A no-nonsense guide to how money printing broke America — and what sound money could do to fix it.
The Big Print: What Happened to America and How Sound Money Will Fix It by Lawrence Lepard is a no-nonsense dive into America's broken monetary system and a passionate case for sound money as a path towards economic salvation. The book is split into two parts — the problem and the solution — and Lepard masterfully unpacks the relentless money printing that has been going on for decades in the US, something that was kicked into high gear in 1971 when Nixon decoupled the dollar from gold.
"The great issue of our time is the broken monetary system which leads to enormous wealth inequality because it gives one group of citizens an unfair advantage. It also grants undue power to government, which has led to a lot of bad policies, including perpetual war."
The core problem with fiat money — government-backed currency with no commodity backing — is that it's poorly understood by the general public. Fiat tends to trend toward zero when compared to hard assets, because of the temptation to print more of it for those who have the power to do so. Since fiat is basically just pieces of paper, it takes really nothing to make more of them.
And then there's the spending problem. Fiat money is perfect if you want to go to war, because you can use those newly printed dollars to pay off your soldiers. It's much more convenient to print debt than to actually convince the populace that going to war is a good idea and that they have to pay for it. If you want to tax your citizens to go to war, you actually have to have them on your side — otherwise they will revolt. Printing new money is much more convenient for perpetual war.
Lepard emphasizes that the debt of the US is ballooning — over $37 trillion and climbing. When debt is issued like this, we steal the time and energy of future generations to afford things we can't afford in the present. Many countries now find themselves in a doom loop where they have to issue more debt just to repay the debt that has already been accumulated.
Central banks set interest rates — basically the price of money. Lepard argues that these very centralized, sometimes private entities have a lot of undue power because they can create fake boom-and-bust cycles at their whim, and that interest rates should be set by the market. Having central banks setting the rates is basically central planning.
The consequences? We lose the cleansing failures of an open market. When banks misbehave, the government steps in and bails them out. Too-big-to-fail banks won't fail, so they can take risks that would otherwise be unwise. What should happen is that failed businesses should die so that capital could be reallocated to more productive endeavors.
"Inflation is the shrewdest way to fertilize a rich man's field with the sweat of a poor man's brow."
And the rich get richer. When more money is printed, asset prices go up. If you own land, real estate, stocks, or gold, prices rise as the monetary supply expands. People without hard assets can expect their purchasing power to be eroded — paying more and getting less. Many of us felt this after COVID, when the money printer went really hot and prices jumped 50% on everyday goods.

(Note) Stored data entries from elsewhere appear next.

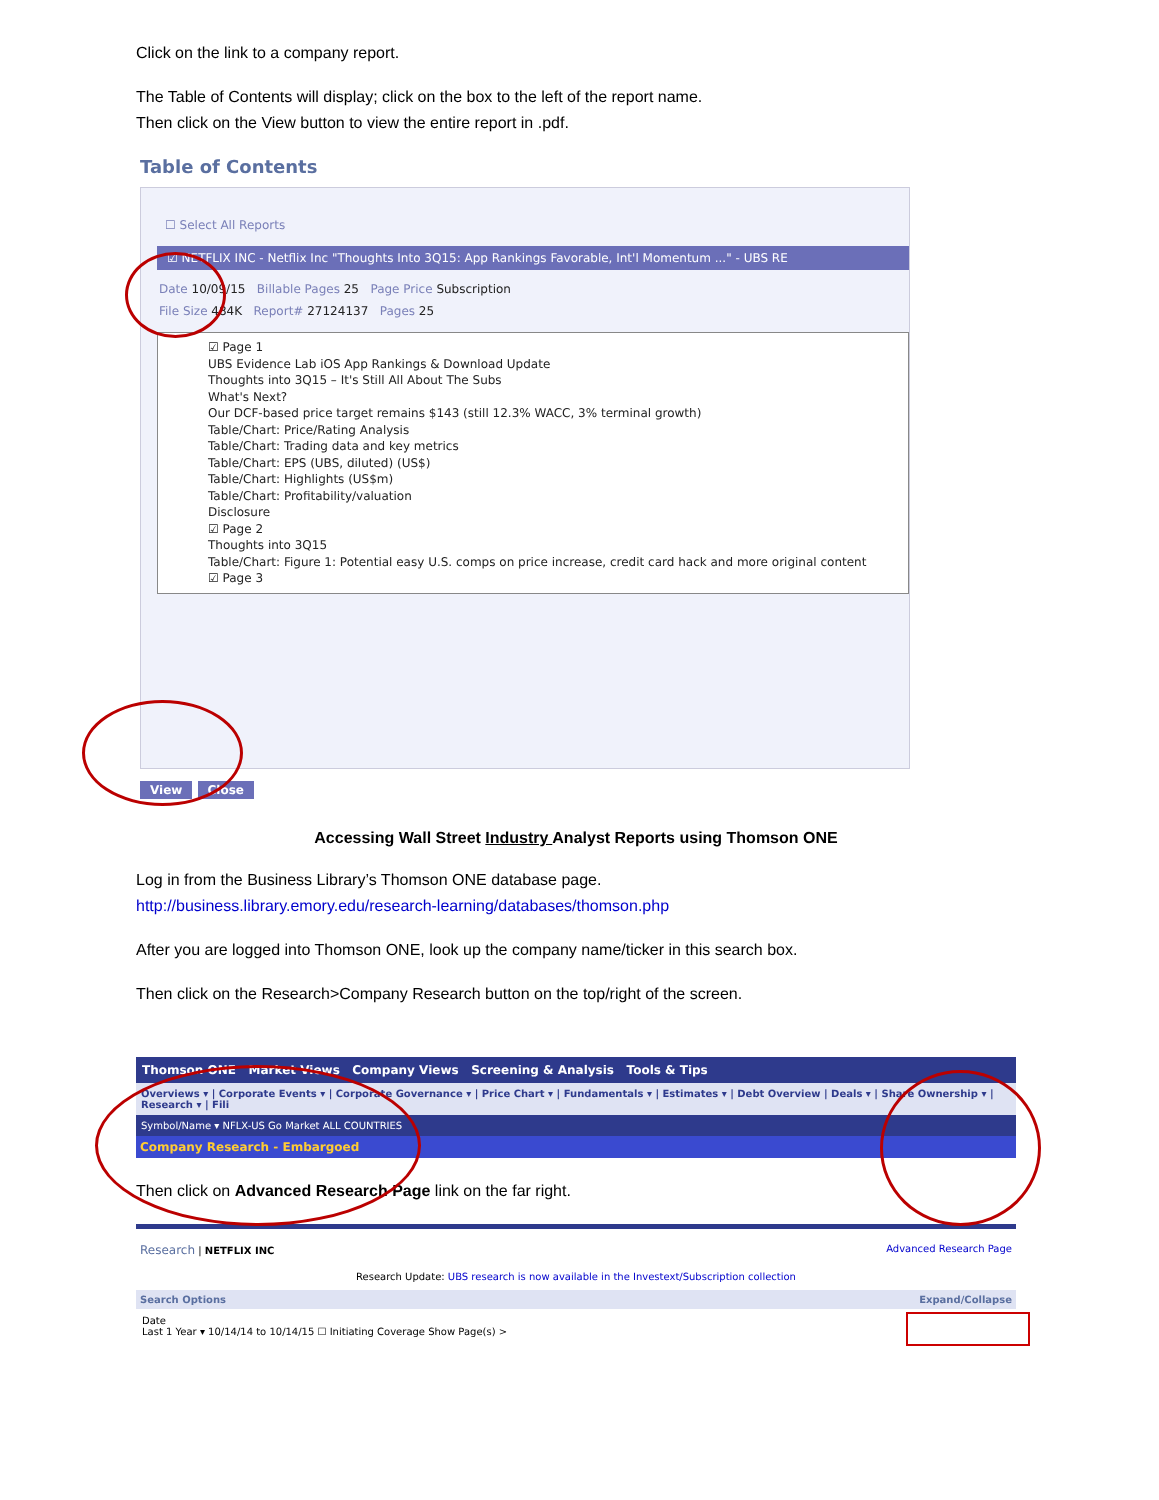Click on the link to a company report.
The Table of Contents will display; click on the box to the left of the report name.
Then click on the View button to view the entire report in .pdf.
Table of Contents
☐ Select All Reports
☑ NETFLIX INC - Netflix Inc "Thoughts Into 3Q15: App Rankings Favorable, Int'l Momentum ..." - UBS RE
Date 10/09/15 Billable Pages 25 Page Price Subscription
File Size 484K Report# 27124137 Pages 25
☑ Page 1
UBS Evidence Lab iOS App Rankings & Download Update
Thoughts into 3Q15 – It's Still All About The Subs
What's Next?
Our DCF-based price target remains $143 (still 12.3% WACC, 3% terminal growth)
Table/Chart: Price/Rating Analysis
Table/Chart: Trading data and key metrics
Table/Chart: EPS (UBS, diluted) (US$)
Table/Chart: Highlights (US$m)
Table/Chart: Profitability/valuation
Disclosure
☑ Page 2
Thoughts into 3Q15
Table/Chart: Figure 1: Potential easy U.S. comps on price increase, credit card hack and more original content
☑ Page 3
View Close
Accessing Wall Street Industry Analyst Reports using Thomson ONE
Log in from the Business Library’s Thomson ONE database page.
http://business.library.emory.edu/research-learning/databases/thomson.php
After you are logged into Thomson ONE, look up the company name/ticker in this search box.
Then click on the Research>Company Research button on the top/right of the screen.
Thomson ONE Market Views Company Views Screening & Analysis Tools & Tips
Overviews ▾ | Corporate Events ▾ | Corporate Governance ▾ | Price Chart ▾ | Fundamentals ▾ | Estimates ▾ | Debt Overview | Deals ▾ | Share Ownership ▾ | Research ▾ | Fili
Symbol/Name ▾ NFLX-US Go Market ALL COUNTRIES
Company Research - Embargoed
Then click on Advanced Research Page link on the far right.
Research | NETFLIX INC Advanced Research Page
Research Update: UBS research is now available in the Investext/Subscription collection
Search Options Expand/Collapse
Date
Last 1 Year ▾ 10/14/14 to 10/14/15 ☐ Initiating Coverage Show Page(s) >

"No one should work for what another man can print."
As a solution, Lepard proposes a return to sound money principles: stable, predictable, limited supply money — not created out of debt, with clear rules for everyone that aren't easily changed or manipulated. Historically, gold and the gold standard embodied these ideas. Having a hard instrument of a set quantity to back each dollar has been a fairly good solution for stabilizing the value of currency.
Bitcoin is the other example of sound money the book explores. Lepard argues that this digital gold is in many aspects superior to gold as a commodity to be used as money. Its most important property is perfect inelasticity — there will never be more than 21 million coins. Unlike rice, gold, silver, oil, or copper, regardless of how much demand there is, it doesn't affect supply at all. The Bitcoin protocol is programmed to issue a set amount of bitcoins according to immutable mathematical rules until the last coin is mined.
This predictability is the exact opposite of the fiat system, where reckless money printing can vaporize your life savings at the push of a button. The dollar supply has increased around 40% in just the last couple of years — and we wonder why the grocery store feels so expensive.
There are predicted secondary effects too. When you have money that isn't a melting ice cube, you can plan more long-term. You don't have to feel like you have to spend money today or start that company today. You get time to reflect. And returning to sound money would, at least in theory, make it too expensive to fight the meaningless perpetual wars that never end — because then you actually have to pay for them for real.
The current debt-based monetary system is a hidden tax on every individual. Understanding the cycle of money printing, the business cycle, and the debt cycle will help you understand so much of what's going on in politics around the world today. Once you start to understand how money works, how debt works, and how fiat works, the world becomes much more clear.
Books about debt and monetary policy can be intimidating for newcomers. This book succeeds in making a complicated topic accessible to the layman. Lepard does this by sharing concrete examples and personal anecdotes that anchor the theory to something relatable.
Two things might throw some readers off. First, the foreword by Max Keiser — if you don't know who he is, his often evangelical style might make you put the book down before reaching chapter one. Second, the Bitcoin angle. It's a sensitive topic that many people have prematurely dismissed, often because scams in the broader crypto space have rubbed off on people's perception of Bitcoin itself.
But don't let either of those things stop you. The Big Print is a superb, accessible starting point for understanding debt, money printing, and what's really going on in the macro economy. Highly recommended for anyone who wants to understand the world a little better.